→ WHAT YOU ARE ASKED TO DO:
Reproduce the stretch from the line containing "Rendered at 1275 by 1650 pixels." through the line containing "Identify the document", both ends included.

Annotated region listings:
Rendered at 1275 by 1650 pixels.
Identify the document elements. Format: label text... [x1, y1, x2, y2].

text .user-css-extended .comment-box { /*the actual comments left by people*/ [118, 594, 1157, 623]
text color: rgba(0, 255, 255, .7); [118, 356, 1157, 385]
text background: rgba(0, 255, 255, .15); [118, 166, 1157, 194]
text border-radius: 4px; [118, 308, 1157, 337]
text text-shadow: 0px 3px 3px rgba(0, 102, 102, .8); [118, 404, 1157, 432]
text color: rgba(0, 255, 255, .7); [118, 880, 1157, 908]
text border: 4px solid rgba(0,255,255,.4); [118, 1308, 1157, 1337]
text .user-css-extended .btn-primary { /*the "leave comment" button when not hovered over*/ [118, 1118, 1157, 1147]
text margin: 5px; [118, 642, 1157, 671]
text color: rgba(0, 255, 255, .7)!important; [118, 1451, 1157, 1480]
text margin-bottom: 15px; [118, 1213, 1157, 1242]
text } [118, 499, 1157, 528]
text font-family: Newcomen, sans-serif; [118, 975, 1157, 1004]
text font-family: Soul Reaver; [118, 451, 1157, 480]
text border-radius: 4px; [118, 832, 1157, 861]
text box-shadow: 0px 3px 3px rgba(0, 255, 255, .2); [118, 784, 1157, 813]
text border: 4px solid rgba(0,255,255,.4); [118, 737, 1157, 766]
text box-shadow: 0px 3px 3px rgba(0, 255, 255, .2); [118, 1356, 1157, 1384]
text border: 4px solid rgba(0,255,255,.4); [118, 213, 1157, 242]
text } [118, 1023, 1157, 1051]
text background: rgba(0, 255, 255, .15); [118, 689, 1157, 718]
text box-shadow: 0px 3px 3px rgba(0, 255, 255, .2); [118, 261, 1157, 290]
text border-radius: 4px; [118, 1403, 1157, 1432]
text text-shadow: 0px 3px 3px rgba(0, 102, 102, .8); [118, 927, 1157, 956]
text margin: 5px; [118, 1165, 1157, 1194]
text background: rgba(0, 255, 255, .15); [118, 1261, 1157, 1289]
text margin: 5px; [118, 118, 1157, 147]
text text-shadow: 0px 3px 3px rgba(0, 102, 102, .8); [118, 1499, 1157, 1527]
---
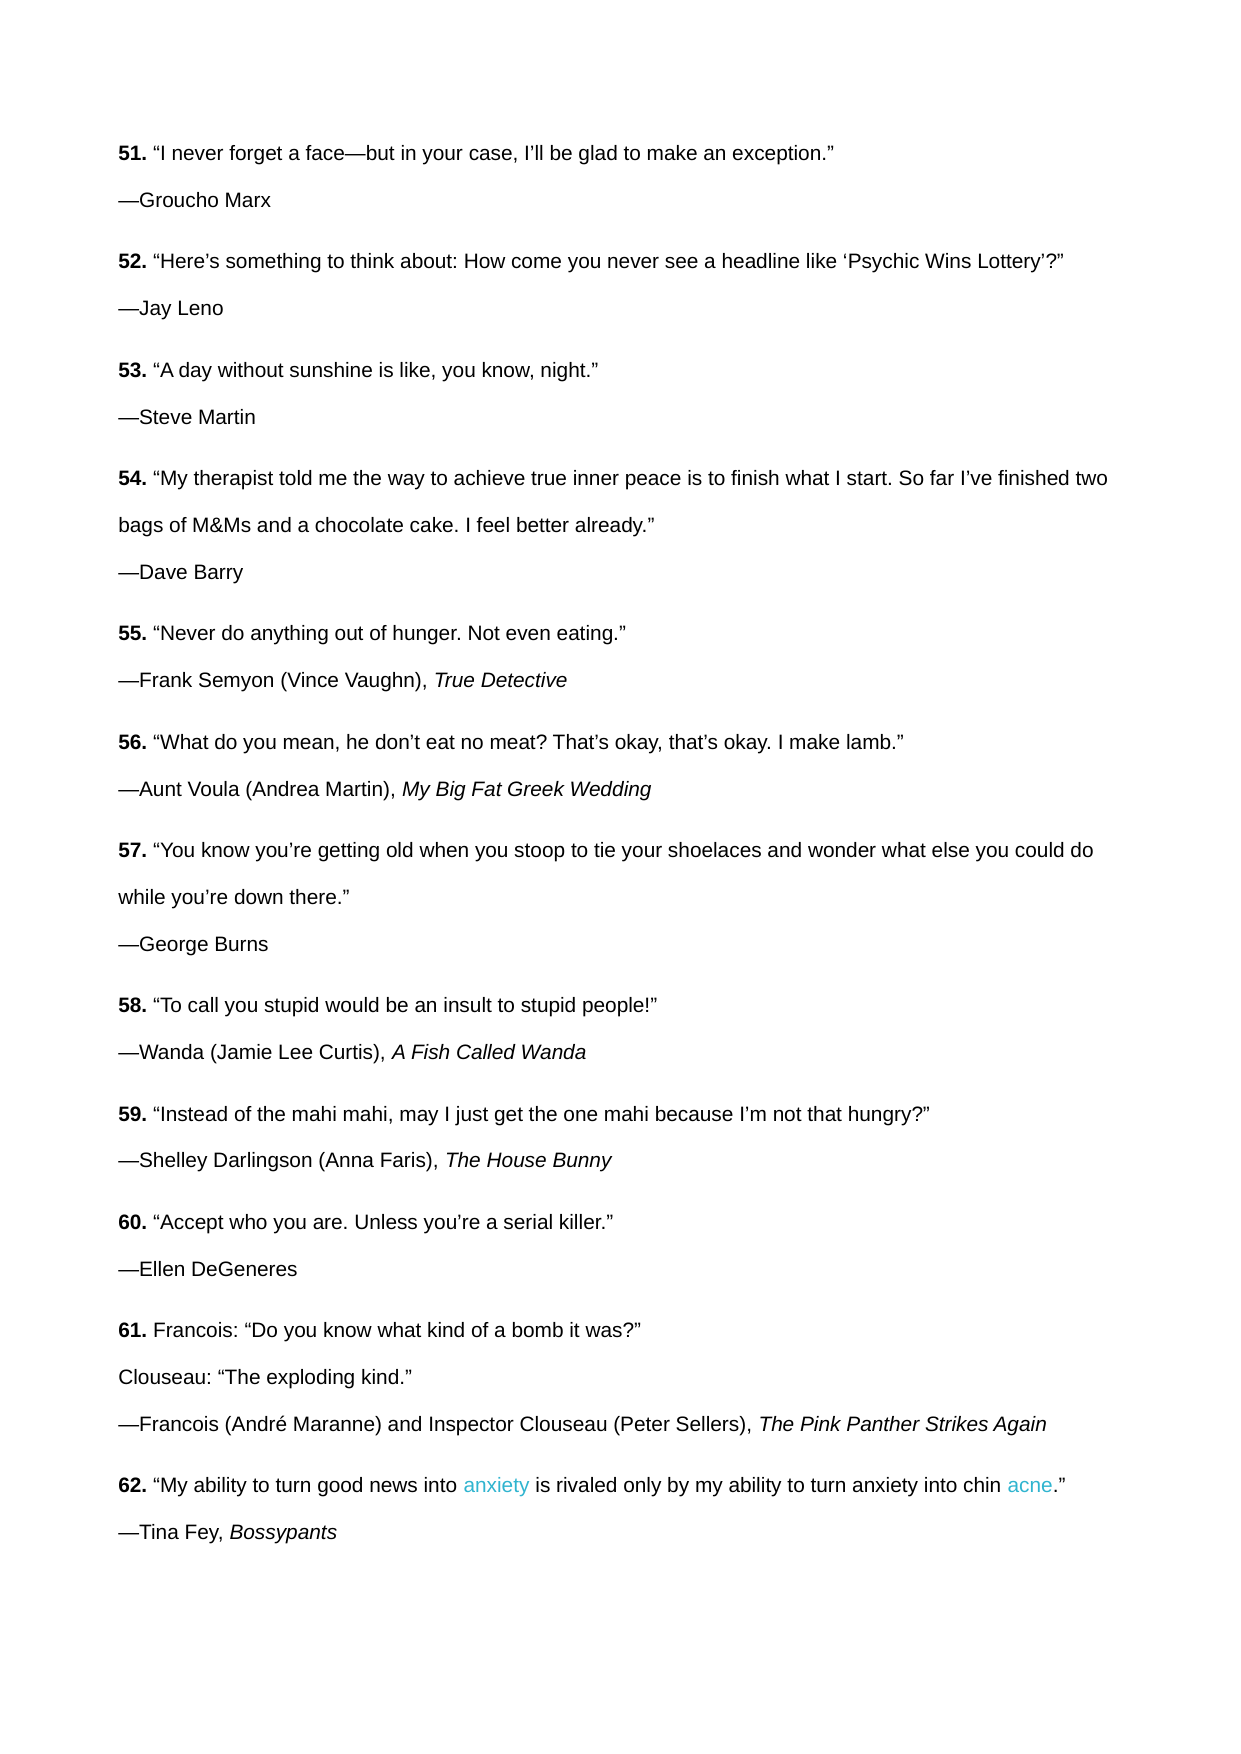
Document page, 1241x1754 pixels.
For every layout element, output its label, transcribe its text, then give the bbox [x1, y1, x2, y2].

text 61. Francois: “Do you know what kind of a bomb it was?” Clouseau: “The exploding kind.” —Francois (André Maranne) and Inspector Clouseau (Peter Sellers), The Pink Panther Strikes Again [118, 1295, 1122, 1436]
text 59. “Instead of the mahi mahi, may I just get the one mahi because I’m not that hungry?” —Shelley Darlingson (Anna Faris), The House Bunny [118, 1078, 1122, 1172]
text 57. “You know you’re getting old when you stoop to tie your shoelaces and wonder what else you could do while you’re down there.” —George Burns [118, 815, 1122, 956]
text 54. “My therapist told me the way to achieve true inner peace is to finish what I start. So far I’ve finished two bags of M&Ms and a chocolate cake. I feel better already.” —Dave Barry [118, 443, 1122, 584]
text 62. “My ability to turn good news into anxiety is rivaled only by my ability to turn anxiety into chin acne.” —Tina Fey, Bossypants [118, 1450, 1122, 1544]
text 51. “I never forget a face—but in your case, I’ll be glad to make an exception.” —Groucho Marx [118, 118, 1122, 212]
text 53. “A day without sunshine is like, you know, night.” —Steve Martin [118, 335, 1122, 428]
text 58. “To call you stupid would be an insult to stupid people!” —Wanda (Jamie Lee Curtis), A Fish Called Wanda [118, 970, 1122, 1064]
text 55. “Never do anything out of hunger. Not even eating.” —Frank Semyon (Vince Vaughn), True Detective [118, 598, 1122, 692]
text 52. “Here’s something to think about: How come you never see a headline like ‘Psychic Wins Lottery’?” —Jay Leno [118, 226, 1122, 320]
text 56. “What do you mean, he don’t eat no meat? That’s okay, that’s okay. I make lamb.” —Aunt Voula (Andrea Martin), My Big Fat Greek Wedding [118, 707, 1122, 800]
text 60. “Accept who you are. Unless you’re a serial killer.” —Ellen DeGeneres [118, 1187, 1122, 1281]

→ THE RESULT:
Rendered at 1275 by 1650 pixels.
Identify the document elements. Format: label text... [x1, y1, x2, y2].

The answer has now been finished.